[[ Recorded data open ]]

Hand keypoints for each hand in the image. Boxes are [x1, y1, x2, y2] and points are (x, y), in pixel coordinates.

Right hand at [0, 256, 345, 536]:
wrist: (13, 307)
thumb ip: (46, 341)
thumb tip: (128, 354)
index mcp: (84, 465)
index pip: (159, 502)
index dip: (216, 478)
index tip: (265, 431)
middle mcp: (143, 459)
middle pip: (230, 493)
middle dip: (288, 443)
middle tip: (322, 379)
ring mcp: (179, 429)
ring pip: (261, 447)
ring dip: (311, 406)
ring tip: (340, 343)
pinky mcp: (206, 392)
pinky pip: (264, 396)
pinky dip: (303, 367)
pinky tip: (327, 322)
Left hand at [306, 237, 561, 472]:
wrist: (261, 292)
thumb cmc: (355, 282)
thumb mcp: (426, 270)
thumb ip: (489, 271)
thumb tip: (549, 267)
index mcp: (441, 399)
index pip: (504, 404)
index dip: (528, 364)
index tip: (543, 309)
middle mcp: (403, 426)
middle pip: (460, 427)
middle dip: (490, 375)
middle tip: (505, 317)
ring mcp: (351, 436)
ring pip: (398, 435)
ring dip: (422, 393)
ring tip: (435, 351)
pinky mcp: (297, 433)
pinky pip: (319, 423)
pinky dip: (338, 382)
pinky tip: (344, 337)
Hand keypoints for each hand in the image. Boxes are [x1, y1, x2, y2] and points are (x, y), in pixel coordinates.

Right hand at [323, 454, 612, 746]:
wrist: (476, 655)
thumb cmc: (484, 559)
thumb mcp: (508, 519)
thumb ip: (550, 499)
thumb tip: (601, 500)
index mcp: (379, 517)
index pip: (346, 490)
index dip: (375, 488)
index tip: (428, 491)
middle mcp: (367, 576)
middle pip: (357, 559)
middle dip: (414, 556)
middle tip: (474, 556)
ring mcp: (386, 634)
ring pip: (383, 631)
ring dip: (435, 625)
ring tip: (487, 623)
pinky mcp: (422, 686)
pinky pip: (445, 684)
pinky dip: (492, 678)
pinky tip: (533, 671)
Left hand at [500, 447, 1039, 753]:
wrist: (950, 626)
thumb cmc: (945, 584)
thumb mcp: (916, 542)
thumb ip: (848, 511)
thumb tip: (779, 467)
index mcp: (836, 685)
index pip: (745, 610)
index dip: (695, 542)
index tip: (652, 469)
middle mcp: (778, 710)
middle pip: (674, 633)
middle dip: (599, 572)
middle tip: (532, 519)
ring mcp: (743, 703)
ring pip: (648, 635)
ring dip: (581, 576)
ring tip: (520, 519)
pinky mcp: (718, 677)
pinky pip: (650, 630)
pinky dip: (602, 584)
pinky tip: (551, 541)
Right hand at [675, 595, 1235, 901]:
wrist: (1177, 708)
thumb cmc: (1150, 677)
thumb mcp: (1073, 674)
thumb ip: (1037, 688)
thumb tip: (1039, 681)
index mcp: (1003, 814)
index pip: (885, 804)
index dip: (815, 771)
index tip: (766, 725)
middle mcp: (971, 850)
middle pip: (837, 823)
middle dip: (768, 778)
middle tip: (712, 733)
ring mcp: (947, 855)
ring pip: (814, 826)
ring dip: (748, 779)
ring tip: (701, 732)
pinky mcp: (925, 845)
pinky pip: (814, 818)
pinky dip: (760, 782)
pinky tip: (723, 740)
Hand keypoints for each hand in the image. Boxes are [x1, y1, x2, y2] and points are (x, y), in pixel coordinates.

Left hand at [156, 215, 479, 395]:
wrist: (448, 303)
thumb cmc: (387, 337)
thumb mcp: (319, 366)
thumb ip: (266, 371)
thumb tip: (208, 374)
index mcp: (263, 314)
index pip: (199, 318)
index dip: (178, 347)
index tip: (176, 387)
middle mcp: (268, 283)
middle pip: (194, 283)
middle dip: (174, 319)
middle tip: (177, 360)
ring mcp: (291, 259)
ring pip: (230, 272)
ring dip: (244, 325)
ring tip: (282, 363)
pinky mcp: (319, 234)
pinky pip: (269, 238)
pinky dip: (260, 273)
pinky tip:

[[ Recorded data closed ]]

All lines in the listing above from the line containing "ring pip: (648, 635)" to the line containing "pinky tip: (723, 740)", inclusive, should be retyped exactly; no other lines should appear.

ring pip: (648, 635)
ring dip: (581, 576)
ring tip: (520, 519)
pinky mcp: (718, 677)
pinky pip: (650, 630)
pinky dip: (602, 584)
pinky tip: (551, 541)
Right hand at [675, 595, 1235, 901]:
wrist: (1177, 708)
thumb cmc: (1150, 677)
thumb mcp: (1073, 674)
thumb ip: (1037, 688)
thumb tip: (1039, 681)
index mcp: (1003, 814)
index pip: (885, 804)
index dip: (815, 771)
index tip: (766, 725)
middle mcp: (971, 850)
middle pip: (837, 823)
middle dip: (768, 778)
middle tip: (712, 733)
ring mcp: (947, 855)
ring pip: (814, 826)
ring dip: (748, 779)
ring tip: (701, 732)
pinky mcp: (925, 845)
pinky pip: (814, 818)
pinky dip: (760, 782)
pinky tip: (723, 740)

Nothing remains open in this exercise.